Weil vorübergehend Geldnot herrscht, hat Sandro Kühn über den Caritasverband Oberlausitz um eine Hilfe bei Lichtblick gebeten. Die Stiftung überwies bereits rasch und unbürokratisch 700 Euro. Von dem Geld kaufte die Familie inzwischen drei Betten samt Matratzen für die Kinder. Ging alles ganz schnell. Dafür bedanken sie sich herzlich bei allen Lichtblick-Spendern.

Wie geht’s jetzt weiter?

Zunächst müssen sie die Behördenangelegenheiten regeln, um Planungssicherheit zu haben. Die Wohnung muss fertig werden, es gibt noch viel zu tun. Nächstes Jahr ist die Hochzeit geplant. Klein und bescheiden, wie beide versichern. Dann sollen Scheunen und Geräteschuppen saniert werden. Etwas Landwirtschaft wollen sie betreiben und Tiere anschaffen, vor allem für die Kinder. Platz ist genug. Vielleicht ein Schaf oder eine Ziege, Sophie wünscht sich einen Hasen, ein Hund ist noch umstritten.

Es sieht ganz so aus, als ob, wenn alles gut geht, bei Bautzen ein kleines Wunder geschieht: Eine ganz normale fünfköpfige Familie entsteht.

*Datenauszüge*:
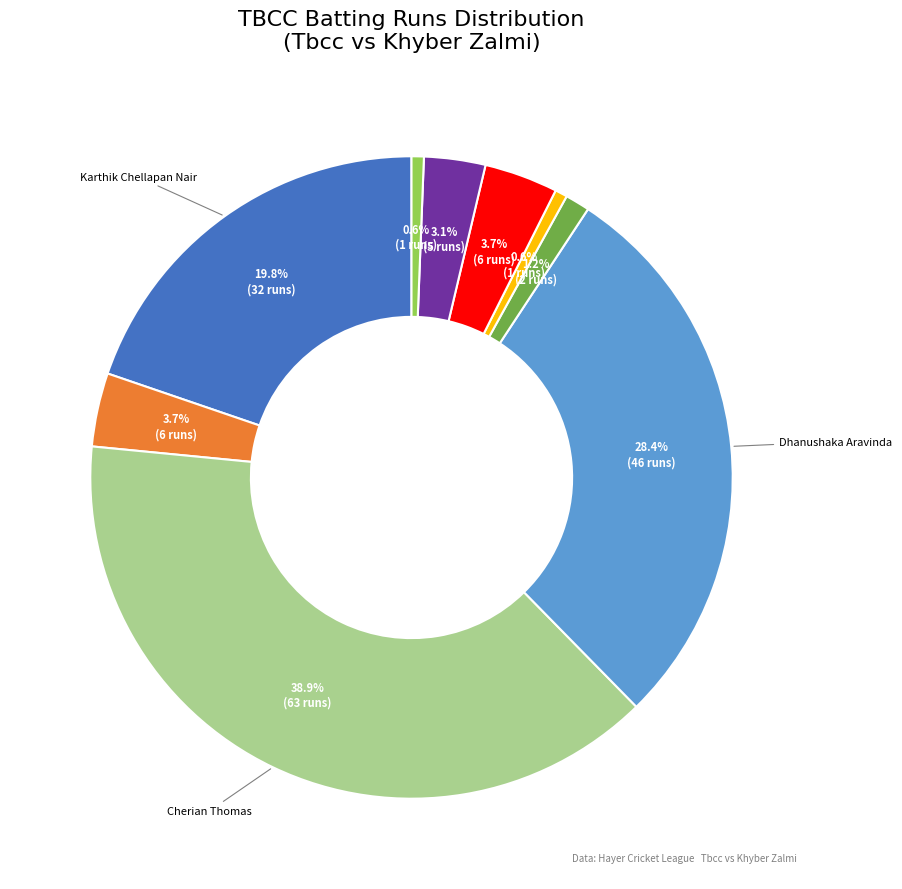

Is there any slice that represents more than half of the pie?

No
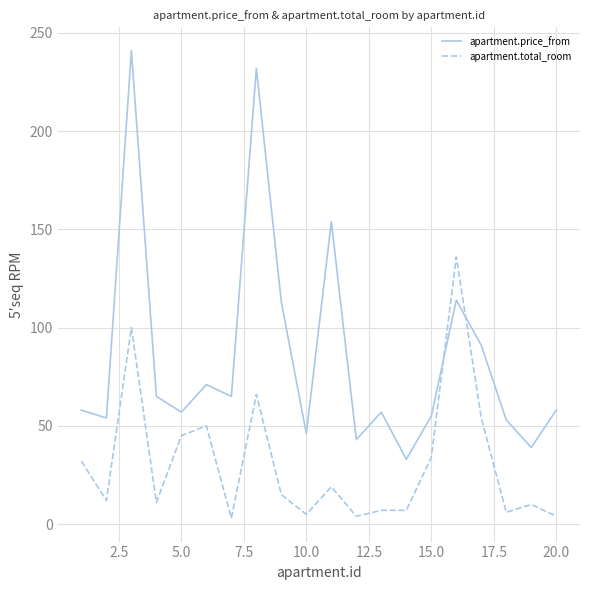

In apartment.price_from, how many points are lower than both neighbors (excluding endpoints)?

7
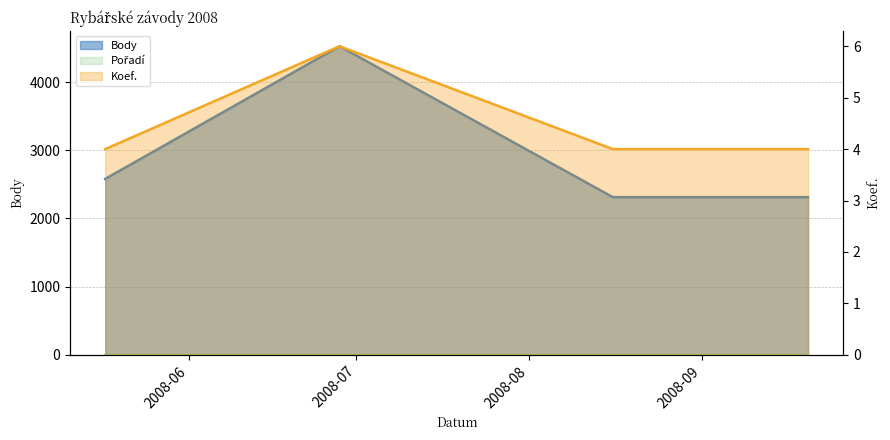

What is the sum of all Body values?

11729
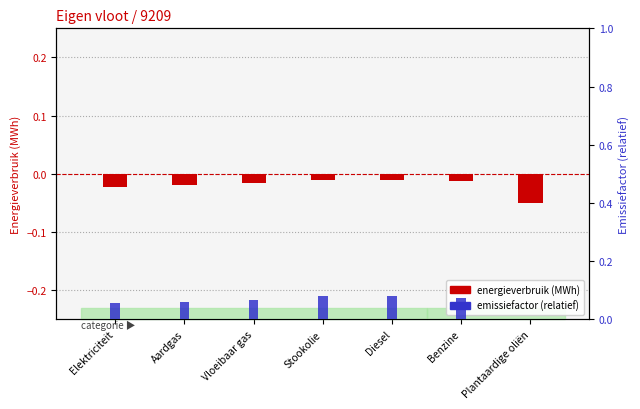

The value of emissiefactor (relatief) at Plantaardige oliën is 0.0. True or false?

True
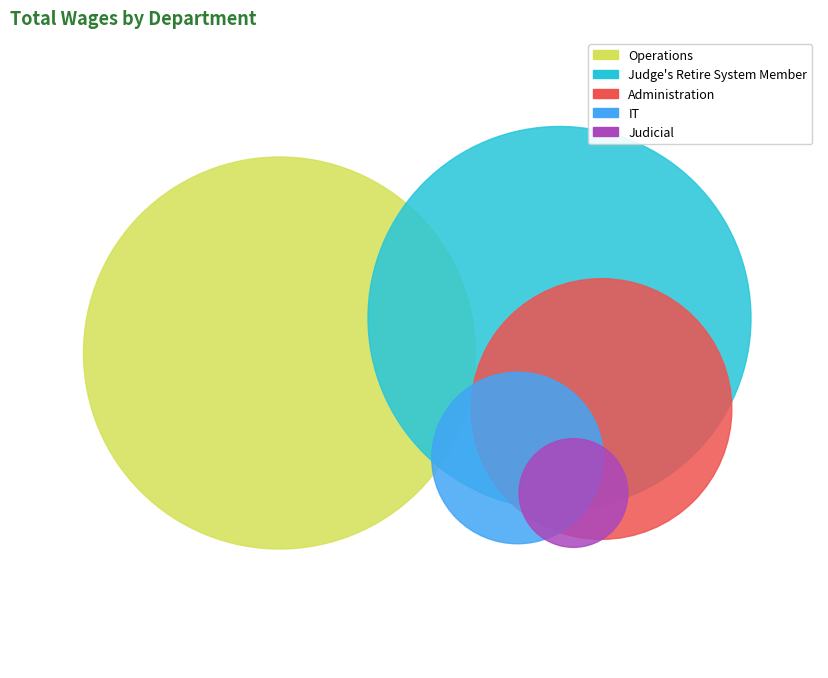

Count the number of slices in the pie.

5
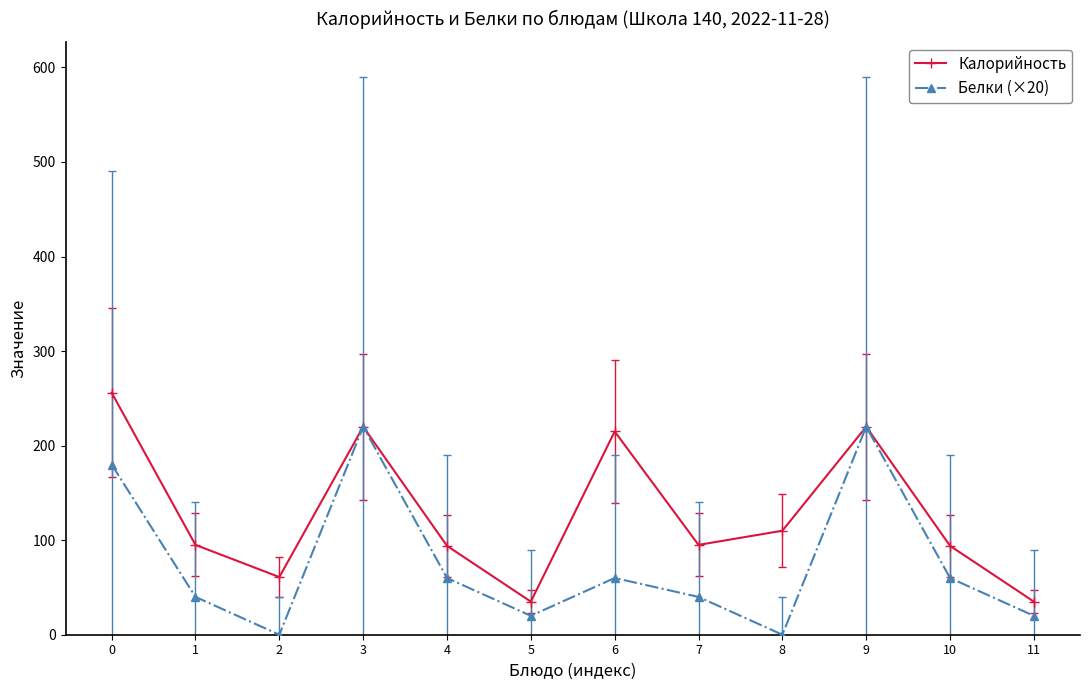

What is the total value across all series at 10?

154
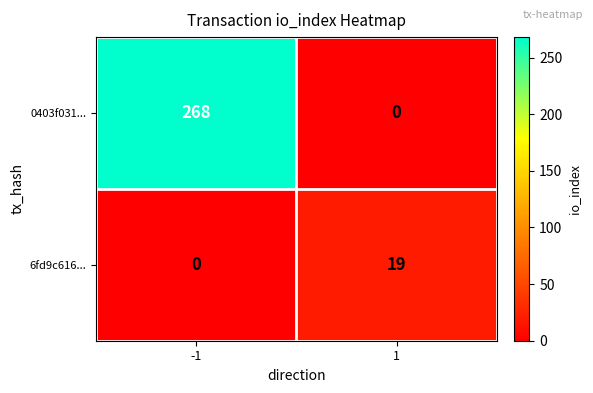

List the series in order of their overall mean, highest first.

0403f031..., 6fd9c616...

*Aufgabe*: Führen Sie den Lesetext über die Familie bei Bautzen im Anschluss an seinen letzten Satz weiter.

*Antwortbereich*:
So geht die Hilfe:

  • Die Stiftung Lichtblick veranstaltet dieses Jahr die 24. Spendensaison für unschuldig in Not geratene Menschen.
  • Die Spenden können mit beiliegendem Überweisungsträger oder online über www.lichtblick-sachsen.de/jetzt-spenden überwiesen werden. Der Überweisungsbeleg gilt bis 200 Euro als Spendenquittung.
  • Für größere Überweisungen senden wir eine Quittung.
  • Hilfesuchende wenden sich bitte an Sozialeinrichtungen ihrer Region wie Diakonie, Caritas, DRK, Volkssolidarität, Jugend- und Sozialämter, mit denen Lichtblick zusammenarbeitet.
  • Die Sächsische Zeitung veröffentlicht automatisch die Namen der Spender. Wer anonym spenden will, vermerkt beim Verwendungszweck „Anonym“.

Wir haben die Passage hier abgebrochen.